Basketball plays a central role in the lives of many of the Indian boys (and men) in these stories. James’ adoptive father is no exception:
I set James down in the shade by the basketball court and I play and I play until the sweat of my body makes it rain everywhere on the reservation. I play and I play until the music of my shoes against the pavement sounds like every drum. […] I hold James with one arm and my basketball with the other arm and I hold everything else inside my whole body. (115-6)
He is passionate about the boy, and in 1970, when he is told, again, that the child may just be ‘slow’ he cannot hold it in any longer:
Jesus I say don’t you know that James wants to dance and to sing and to pound a drum so hard it hurts your ears and he ain’t ever going to drop an eagle feather and he’s always going to be respectful to elders at least the Indian elders and he’s going to change the world. He’s going to dynamite Mount Rushmore or hijack a plane and make it land on the reservation highway. He’s going to be a father and a mother and a son and a daughter and a dog that will pull you from a raging river. He’ll make gold out of commodity cheese. (120)
James stays silent until he is nearly seven years old. When he finally does speak, it’s not just a few simple words and phrases you’d expect from a child trying out language for the first time; James has a lot on his mind: “[He] says he and I don’t have the right to die for each other and that we should be living for each other instead […] He tell s me to get a job and grow my braids […] He says to open a fireworks stand” (128).

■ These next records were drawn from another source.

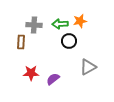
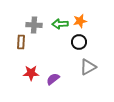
black circle: moved 10 px right, 1 px down
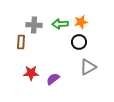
orange star: moved 1 px right, 1 px down
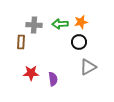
purple semicircle: rotated 120 degrees clockwise
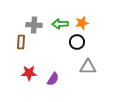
orange star: moved 1 px right, 1 px down
black circle: moved 2 px left
gray triangle: rotated 30 degrees clockwise
red star: moved 2 px left
purple semicircle: rotated 40 degrees clockwise
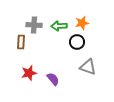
green arrow: moved 1 px left, 2 px down
gray triangle: rotated 18 degrees clockwise
red star: rotated 14 degrees counterclockwise
purple semicircle: rotated 72 degrees counterclockwise
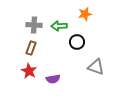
orange star: moved 3 px right, 9 px up
brown rectangle: moved 10 px right, 6 px down; rotated 16 degrees clockwise
gray triangle: moved 8 px right
red star: moved 2 px up; rotated 28 degrees counterclockwise
purple semicircle: rotated 120 degrees clockwise
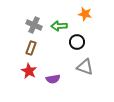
orange star: rotated 24 degrees clockwise
gray cross: rotated 21 degrees clockwise
gray triangle: moved 11 px left
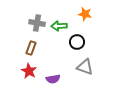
gray cross: moved 3 px right, 2 px up; rotated 14 degrees counterclockwise
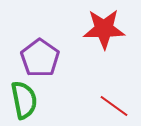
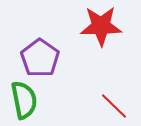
red star: moved 3 px left, 3 px up
red line: rotated 8 degrees clockwise
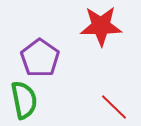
red line: moved 1 px down
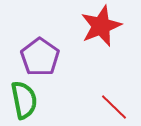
red star: rotated 21 degrees counterclockwise
purple pentagon: moved 1 px up
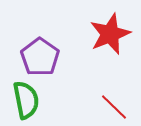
red star: moved 9 px right, 8 px down
green semicircle: moved 2 px right
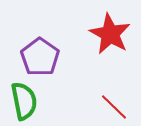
red star: rotated 21 degrees counterclockwise
green semicircle: moved 2 px left, 1 px down
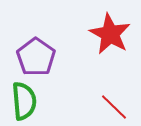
purple pentagon: moved 4 px left
green semicircle: rotated 6 degrees clockwise
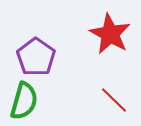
green semicircle: rotated 21 degrees clockwise
red line: moved 7 px up
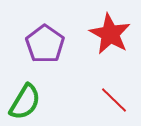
purple pentagon: moved 9 px right, 13 px up
green semicircle: moved 1 px right, 1 px down; rotated 15 degrees clockwise
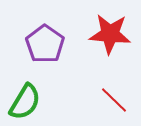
red star: rotated 24 degrees counterclockwise
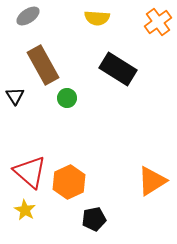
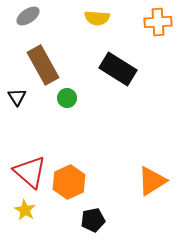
orange cross: rotated 32 degrees clockwise
black triangle: moved 2 px right, 1 px down
black pentagon: moved 1 px left, 1 px down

Seeing that James at first didn’t breathe when he was born, and then sustained a major brain trauma as an infant, this sudden outpouring of ideas, opinions, and advice comes as a surprise, but our narrator embraces the boy as he is, as he has done from the first. Over the years, the adoptive father has been told again and again by white folks that Indian children just are slower, so it is not without a certain sense of relish that he closes with an anecdote of the boy getting even: When a while woman, patronizingly, says James is “so smart for an Indian boy, […] James hears this and tells the white woman that she’s pretty smart for an old white woman” (129).

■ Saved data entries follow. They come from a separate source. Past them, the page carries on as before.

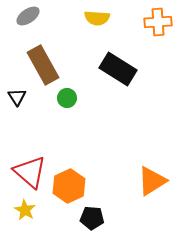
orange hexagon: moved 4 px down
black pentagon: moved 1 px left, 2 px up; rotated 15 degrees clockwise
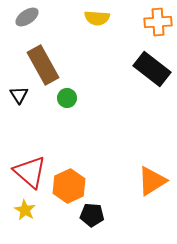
gray ellipse: moved 1 px left, 1 px down
black rectangle: moved 34 px right; rotated 6 degrees clockwise
black triangle: moved 2 px right, 2 px up
black pentagon: moved 3 px up
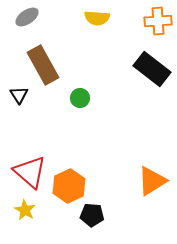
orange cross: moved 1 px up
green circle: moved 13 px right
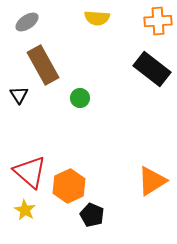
gray ellipse: moved 5 px down
black pentagon: rotated 20 degrees clockwise
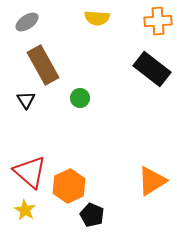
black triangle: moved 7 px right, 5 px down
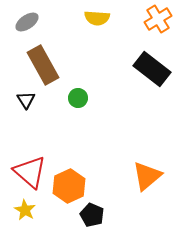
orange cross: moved 2 px up; rotated 28 degrees counterclockwise
green circle: moved 2 px left
orange triangle: moved 5 px left, 5 px up; rotated 8 degrees counterclockwise
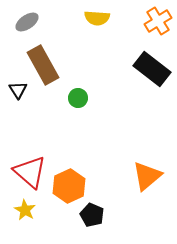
orange cross: moved 2 px down
black triangle: moved 8 px left, 10 px up
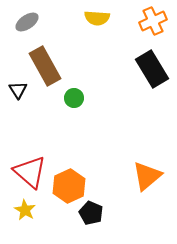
orange cross: moved 5 px left; rotated 8 degrees clockwise
brown rectangle: moved 2 px right, 1 px down
black rectangle: rotated 21 degrees clockwise
green circle: moved 4 px left
black pentagon: moved 1 px left, 2 px up
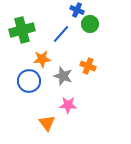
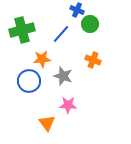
orange cross: moved 5 px right, 6 px up
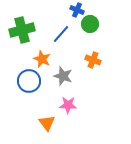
orange star: rotated 30 degrees clockwise
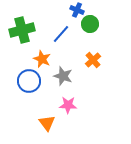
orange cross: rotated 28 degrees clockwise
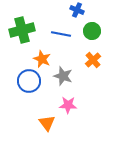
green circle: moved 2 px right, 7 px down
blue line: rotated 60 degrees clockwise
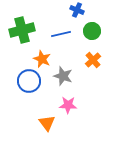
blue line: rotated 24 degrees counterclockwise
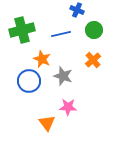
green circle: moved 2 px right, 1 px up
pink star: moved 2 px down
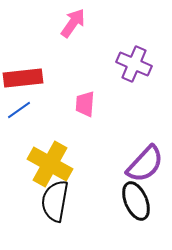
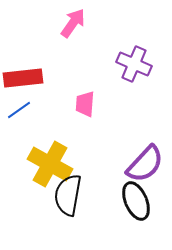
black semicircle: moved 13 px right, 6 px up
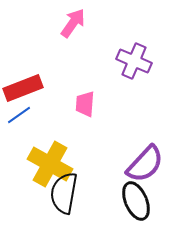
purple cross: moved 3 px up
red rectangle: moved 10 px down; rotated 15 degrees counterclockwise
blue line: moved 5 px down
black semicircle: moved 4 px left, 2 px up
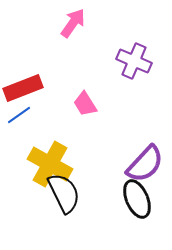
pink trapezoid: rotated 36 degrees counterclockwise
black semicircle: rotated 144 degrees clockwise
black ellipse: moved 1 px right, 2 px up
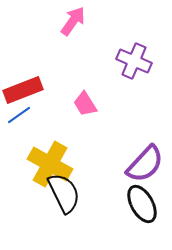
pink arrow: moved 2 px up
red rectangle: moved 2 px down
black ellipse: moved 5 px right, 5 px down; rotated 6 degrees counterclockwise
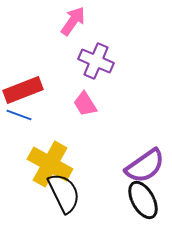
purple cross: moved 38 px left
blue line: rotated 55 degrees clockwise
purple semicircle: moved 2 px down; rotated 12 degrees clockwise
black ellipse: moved 1 px right, 4 px up
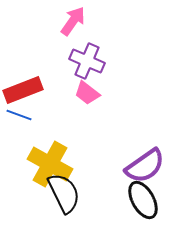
purple cross: moved 9 px left
pink trapezoid: moved 2 px right, 11 px up; rotated 20 degrees counterclockwise
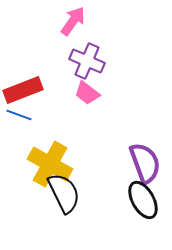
purple semicircle: moved 3 px up; rotated 75 degrees counterclockwise
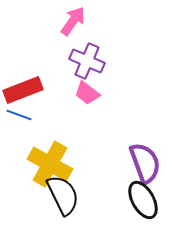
black semicircle: moved 1 px left, 2 px down
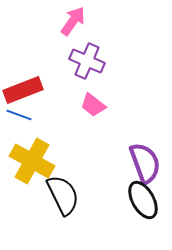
pink trapezoid: moved 6 px right, 12 px down
yellow cross: moved 18 px left, 3 px up
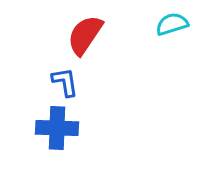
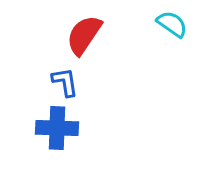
cyan semicircle: rotated 52 degrees clockwise
red semicircle: moved 1 px left
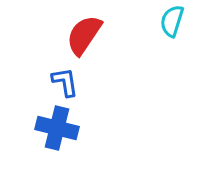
cyan semicircle: moved 3 px up; rotated 108 degrees counterclockwise
blue cross: rotated 12 degrees clockwise
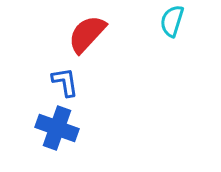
red semicircle: moved 3 px right, 1 px up; rotated 9 degrees clockwise
blue cross: rotated 6 degrees clockwise
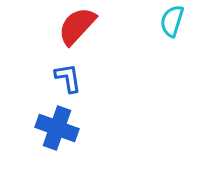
red semicircle: moved 10 px left, 8 px up
blue L-shape: moved 3 px right, 4 px up
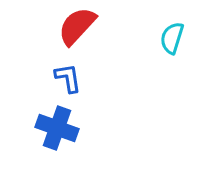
cyan semicircle: moved 17 px down
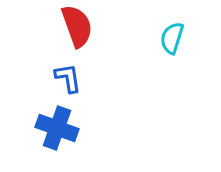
red semicircle: rotated 117 degrees clockwise
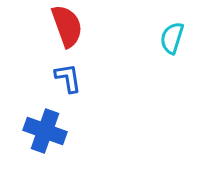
red semicircle: moved 10 px left
blue cross: moved 12 px left, 3 px down
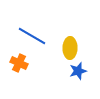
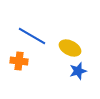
yellow ellipse: rotated 65 degrees counterclockwise
orange cross: moved 2 px up; rotated 18 degrees counterclockwise
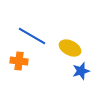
blue star: moved 3 px right
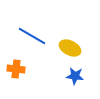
orange cross: moved 3 px left, 8 px down
blue star: moved 6 px left, 5 px down; rotated 24 degrees clockwise
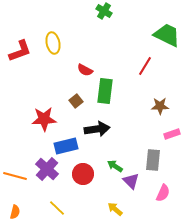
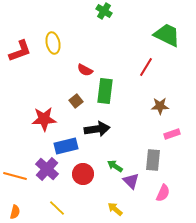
red line: moved 1 px right, 1 px down
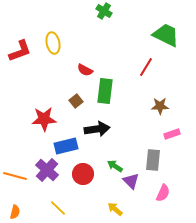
green trapezoid: moved 1 px left
purple cross: moved 1 px down
yellow line: moved 1 px right
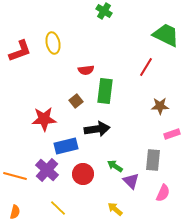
red semicircle: moved 1 px right; rotated 35 degrees counterclockwise
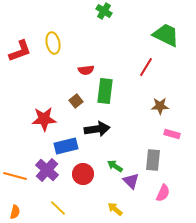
pink rectangle: rotated 35 degrees clockwise
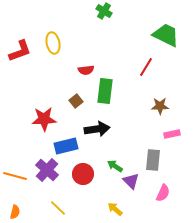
pink rectangle: rotated 28 degrees counterclockwise
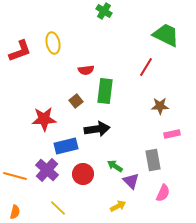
gray rectangle: rotated 15 degrees counterclockwise
yellow arrow: moved 3 px right, 3 px up; rotated 112 degrees clockwise
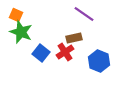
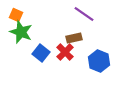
red cross: rotated 12 degrees counterclockwise
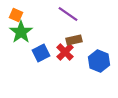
purple line: moved 16 px left
green star: rotated 15 degrees clockwise
brown rectangle: moved 2 px down
blue square: rotated 24 degrees clockwise
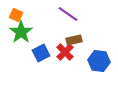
blue hexagon: rotated 15 degrees counterclockwise
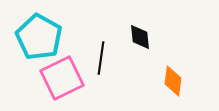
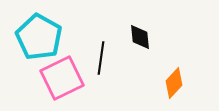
orange diamond: moved 1 px right, 2 px down; rotated 36 degrees clockwise
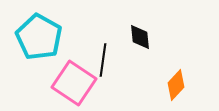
black line: moved 2 px right, 2 px down
pink square: moved 12 px right, 5 px down; rotated 30 degrees counterclockwise
orange diamond: moved 2 px right, 2 px down
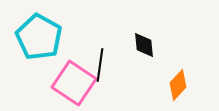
black diamond: moved 4 px right, 8 px down
black line: moved 3 px left, 5 px down
orange diamond: moved 2 px right
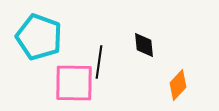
cyan pentagon: rotated 9 degrees counterclockwise
black line: moved 1 px left, 3 px up
pink square: rotated 33 degrees counterclockwise
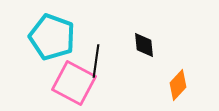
cyan pentagon: moved 13 px right
black line: moved 3 px left, 1 px up
pink square: rotated 27 degrees clockwise
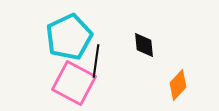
cyan pentagon: moved 17 px right; rotated 27 degrees clockwise
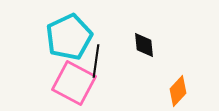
orange diamond: moved 6 px down
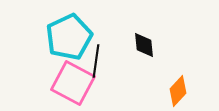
pink square: moved 1 px left
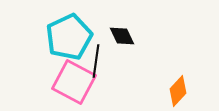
black diamond: moved 22 px left, 9 px up; rotated 20 degrees counterclockwise
pink square: moved 1 px right, 1 px up
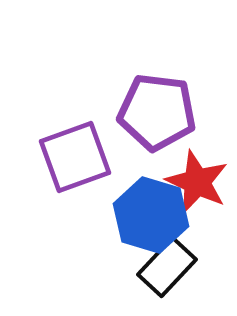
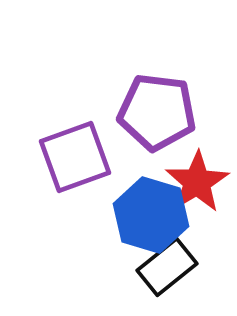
red star: rotated 16 degrees clockwise
black rectangle: rotated 8 degrees clockwise
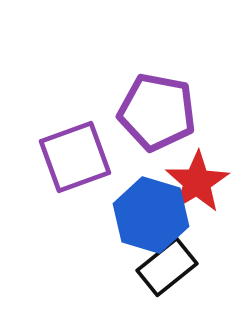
purple pentagon: rotated 4 degrees clockwise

This encounter gives the narrator hope: he feels, or knows, that the boy will stay with him and take care of him when he gets too old to care for himself.
Alexie has faced some criticism because, well, there’s no denying that virtually all the Indian characters in these stories are alcoholics. In his introduction to this edition of the book (2003), he explains that he’s writing from his own experience, not to feed a stereotype: “[These stories] are the vision of one individual looking at the lives of his family and his entire tribe, so these stories are necessarily biased, incomplete, exaggerated, deluded, and often just plain wrong. But in trying to make them true and real, I am writing what might be called reservation realism” (xxi).
What I like most about these stories is the narrators’ intense awareness of their bodies and the world they are in — this sounds kind of abstract, but what I’m talking about is the passion of experience, say, when James’ adoptive father talks about playing basketball, or about eating venison:
I ate and ate and the dogs ate and ate what they could find and the deer grew in my stomach. The deer grew horns and hooves and skin and eyes that pushed at my rib cage and I ate and ate until I could not feel anything but my stomach expanding and stretched full. All my life the days I remember most with every detail sharp and clear are the days when my stomach was full. (118)
The stories are short and can be read in pretty much any order you like, which makes this a very reader-friendly book. The narrators have strong and engaging voices, and the picture these stories paint, collectively, of life in the Spokane reservation, feels consistently real. You might also experience a sudden thirst for Diet Pepsi.